In previous versions, Spark used the file size of all of a table’s partitions in estimating a query plan’s size. This could easily result in query data size overestimations. Now Spark only includes the partitions read as part of a query in its size estimate. This is more correct than previous behavior, however in some cases it can lead to an automatic broadcast join conversion that will attempt to broadcast much more data than the cluster can handle.

This problem will manifest itself as heap OutOfMemory errors or excessive garbage collection in the driver process. If you suspect a bad query size estimate, set spark.sql.autoBroadcastJoinThreshold=-1 (which disables this optimization) and retry your query. If it succeeds, chances are Spark is attempting to broadcast more data than it can handle in-memory.
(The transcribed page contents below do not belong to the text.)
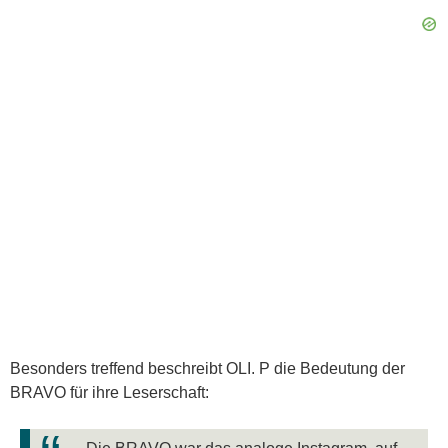
Besonders treffend beschreibt OLI. P die Bedeutung der
BRAVO für ihre Leserschaft:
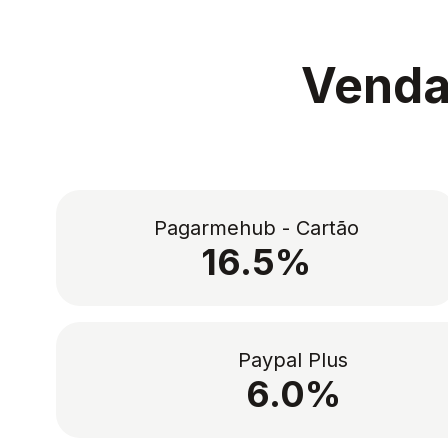
Venda
Pagarmehub - Cartão
16.5%
Paypal Plus
6.0%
A definitive diagnosis can be made with a relatively simple procedure. First, make a note of your default spark.sql.autoBroadcastJoinThreshold, and identify which side of the join is being broadcast by examining the query execution plan. Set spark.sql.autoBroadcastJoinThreshold=-1 and run your query again. Once it finishes, open its detail page in the SQL tab of your app’s UI. There should be an Exchange stage in the query execution diagram before a SortMergeJoin or ShuffledHashJoin. Look for a statistic called “data size total”. If this value is significantly larger than your automatic broadcast join threshold, you’ve found the problem.
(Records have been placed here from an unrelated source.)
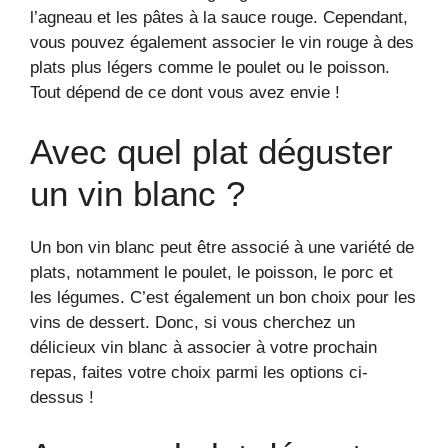
l’agneau et les pâtes à la sauce rouge. Cependant,
vous pouvez également associer le vin rouge à des
plats plus légers comme le poulet ou le poisson.
Tout dépend de ce dont vous avez envie !
Avec quel plat déguster
un vin blanc ?
Un bon vin blanc peut être associé à une variété de
plats, notamment le poulet, le poisson, le porc et
les légumes. C’est également un bon choix pour les
vins de dessert. Donc, si vous cherchez un
délicieux vin blanc à associer à votre prochain
repas, faites votre choix parmi les options ci-
dessus !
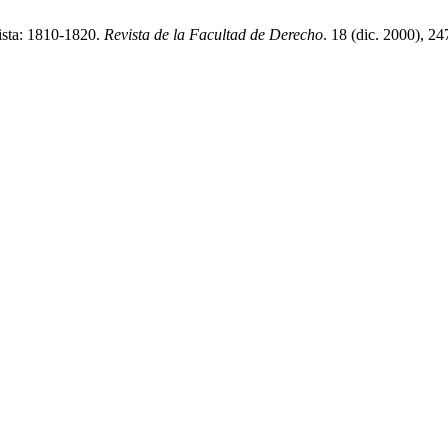
uista: 1810-1820.
Revista de la Facultad de Derecho
. 18 (dic. 2000), 2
This issue has been reported as https://issues.apache.org/jira/browse/SPARK-18676 and work is underway to fix it. At the time of writing, steps have already been taken to decrease the likelihood of this issue occurring for the Spark 2.1.0 release.

Overall, we’re excited to see these capabilities brought to Spark 2.1 and believe they will enable further integration of Spark into environments with large Hive data warehouses.